Honest oncologists tell their patients that it's never really the treatment that gets rid of cancer for good, it's the immune system. Toxic chemo-therapies and radiation therapies disable cancer, at least in theory, long enough for the immune system to catch up with the cancer and complete the job of treatment. Some cancers, such as melanoma and prostate cancer, are now treated with vaccines to augment the power of the immune system, with varying degrees of success.
Dr. Irving Weissman and his colleagues at the Stanford University School of Medicine in Palo Alto, California, have discovered that one of the ways cancers evade the immune system is by producing relatively high levels of a protein called CD47.
In healthy blood cells, this chemical protects the cell against attack by the immune system as it circulates through the blood stream. it essentially serves as a "don't eat me" signal to white blood cells that otherwise would attack the tumor. In cancerous cells, excessive production of this chemical, above three times as much as is produced by healthy cells, prevents the immune system from detecting the cancer, and allows the cancerous cells that survive radiation and chemotherapy to reproduce and form new tumors.
Actually, it took four years for Weissman and colleagues to realize what they had discovered.
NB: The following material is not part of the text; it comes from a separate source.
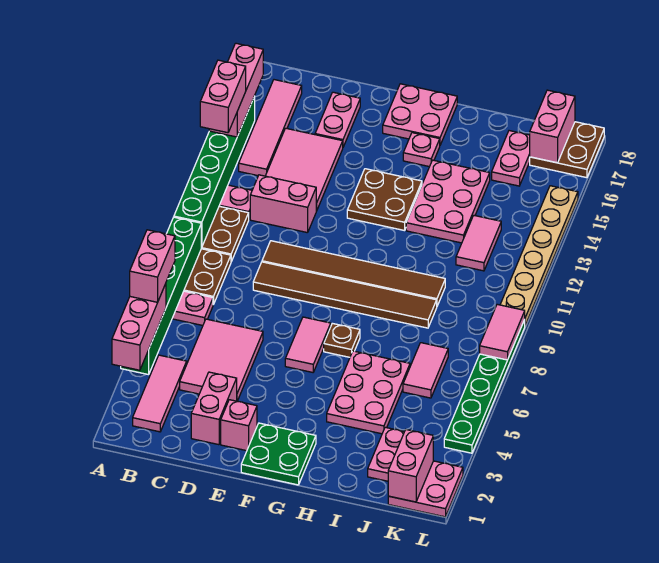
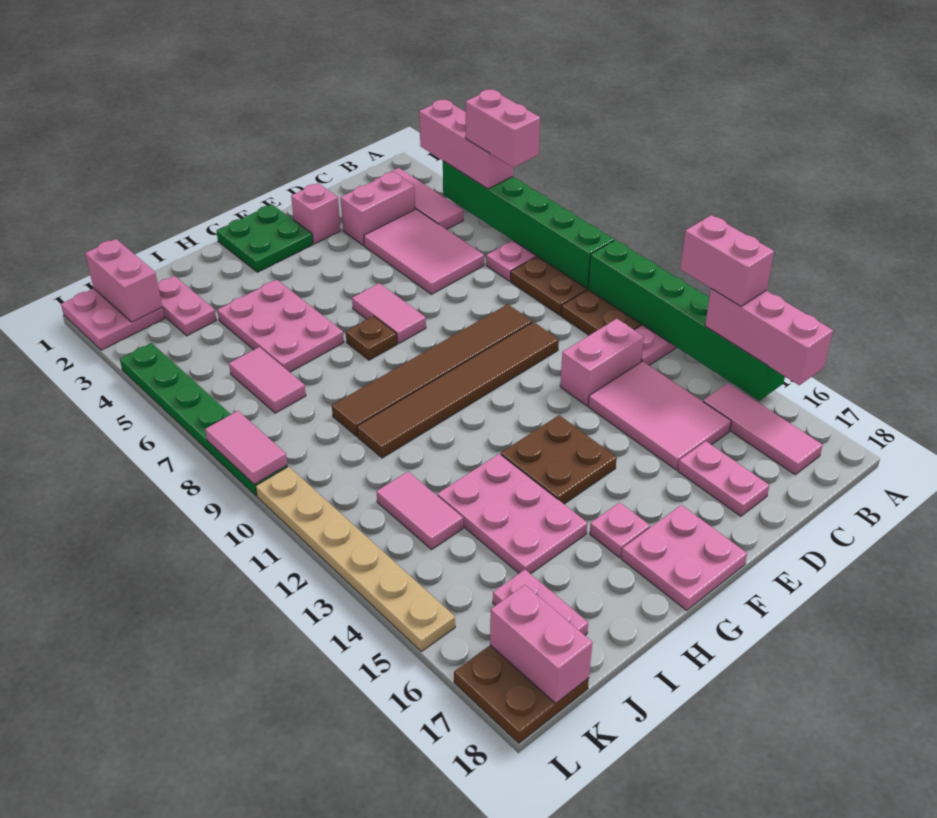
pink 1x4 tile [239,80,302,176] -> pink 1x3 tile [703,383,823,475]
pink 1x2 brick [191,372,237,445] -> pink 1x2 brick turned to [340,172,415,246]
And it took another nine years for them to be able to demonstrate in the scientific literature that they had discovered a cancer-killer that attacks most solid tumors in humans. But their research has reached the point that clinical testing is on the way soon.
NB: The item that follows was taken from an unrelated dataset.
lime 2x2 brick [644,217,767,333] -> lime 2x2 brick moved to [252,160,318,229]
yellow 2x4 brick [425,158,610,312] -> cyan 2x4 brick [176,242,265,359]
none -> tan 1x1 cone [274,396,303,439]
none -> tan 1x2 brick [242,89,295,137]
Blocking CD47 Allows the Immune System Literally to Eat Cancer Cells
Weissman and his collaborators originally found that CD47 protected leukemia and lymphoma cells from the action of the immune system. Recent experiments have found that CD47 protects other kinds of cancers, too.
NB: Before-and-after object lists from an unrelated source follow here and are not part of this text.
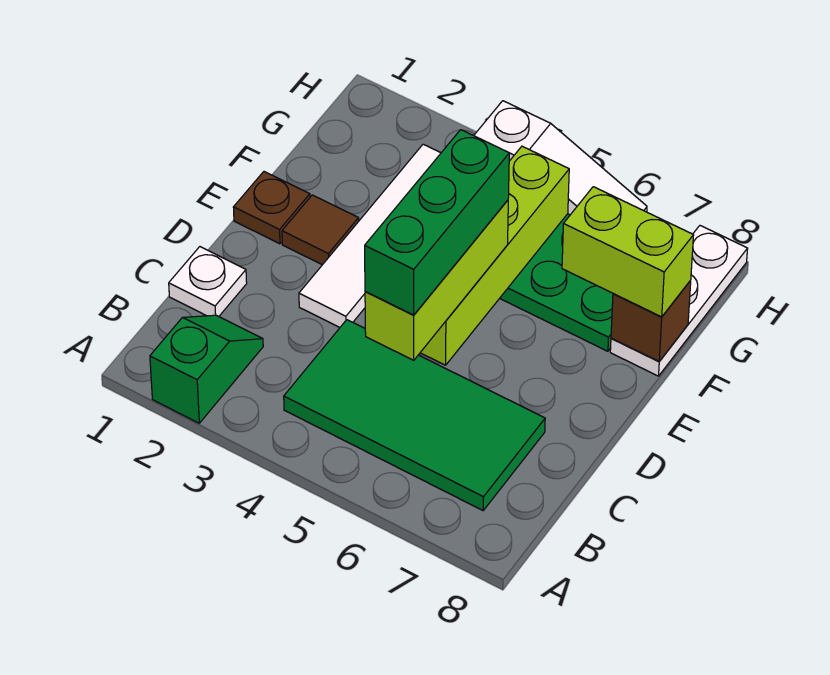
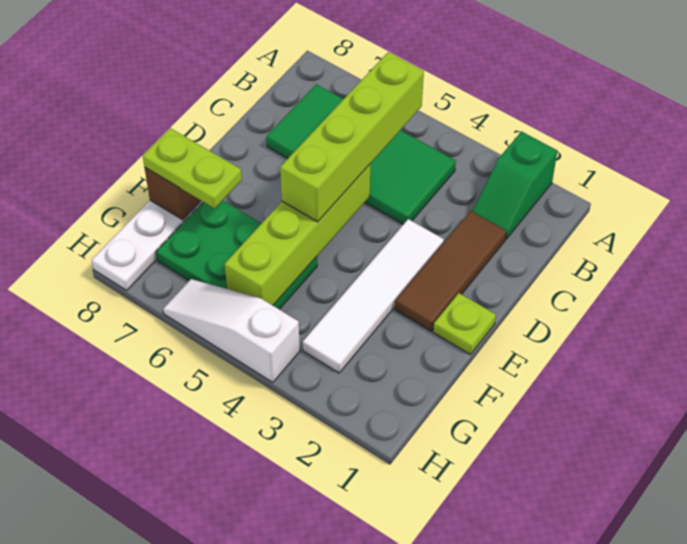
white 1x1 plate [169,247,247,316] -> none
lime 1x3 brick [365,200,508,360] -> lime 1x4 brick [280,52,424,222]
green 1x3 brick [365,130,509,315] -> none
brown 1x1 plate [233,172,310,244] -> lime 1x1 plate [433,293,496,355]
brown 1x1 tile [282,195,359,265] -> brown 1x3 tile [395,211,506,331]
lime 1x2 brick [562,187,694,317] -> lime 1x2 plate [143,128,242,208]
The research team took samples of solid tumors, sliced them up, and created cancer cell tissue cultures. They then exposed the cancer cells to macrophages, the relatively large white blood cells that have the function of surrounding and ingesting germs, foreign matter, and dead or diseased cells.
When Weissman and colleagues placed white blood cells in the same test tube as untreated cancer cells, the macrophages essentially didn't notice the cancer cells were there. They did not destroy the cells. But when Weissman and colleagues pre-treated the cancer cells with a CD47 inhibitor, the macrophages devoured the cells and eliminated the cancer. It is actually the immune system that kills the cancer, not the drug. The drug only allows the immune system to "know" that cancer is present.
Cancer Killer Coming Soon To A Doctor Near You?
The next step in Weissman's research was to transplant the cancer cells into the paws of laboratory mice to see if the tumors would metastasize to other parts of the mouse's body. Without pre-treatment, for example, 10 out of 10 mice injected with bladder cancer cells developed tumors in other locations away from the injection site.
Only one of 10 mice given a CD47 inhibitor before being injected with bladder cancer cells, however, developing a cancerous lymph node, the other nine staying cancer-free. And even after cancerous colon and breast cancer tumors formed in other mice, giving the mice the CD47 inhibitor caused the tumors to shrink.
Weissman and colleagues are ready, after receiving a $20 million grant from the California Institute for Regenerative Medicine, to begin testing the new medication in humans. Phase I of testing, however, will only involve cancer patients who are not eligible for any other kind of treatment, typically volunteers with stage 4 cancers.
What Could Go Wrong with the New Cancer Drug?
It's far too early to label Dr. Weissman's new anti-cancer medication as a miracle drug. It's not really known whether the medication will work inside the human body in the same way it has worked inside the mouse body.
There is a possibility that the stress of treatment will result in normal cells producing more CD47 than normal, enabling them to evade detection by the immune system if the underlying process causing the cancer is not addressed. And even in the Stanford experiments, treating live mice with the CD47 inhibitor resulted in more immune system attacks on healthy tissue.
Still, Weissman's Research Potentially Points to the Holy Grail in the War on Cancer
Nonetheless, many experts believe that this line of research may lead to finding the ultimate drug for eliminating cancer. The primary drugs for treating most kinds of cancer have not changed in over 30 years. The odds of living for 5 years after diagnosis with cancer after the age of 65 is still only about 10%. Managing a patient's death, most cancer specialists will tell you, is no fun.
Even more maddeningly, drugs that seem to hold the promise of a cure for one kind of cancer tend not to be very useful for other kinds of cancer. Gleevec, for instance, is practically a miracle drug against chronic myelogenous leukemia, but it is of no use at all against acute lymphocytic leukemia. Avastin is effective against colon cancer, but holds no benefits for treating breast cancer.
Dr. Weissman and colleagues may have stumbled on the one medication that may treat most kinds of cancer. Only time and testing will tell. But if you are diagnosed with cancer in 2023 or 2033 instead of 2013, treatment may be as simple as getting a shot that enables your own immune system to complete your treatment.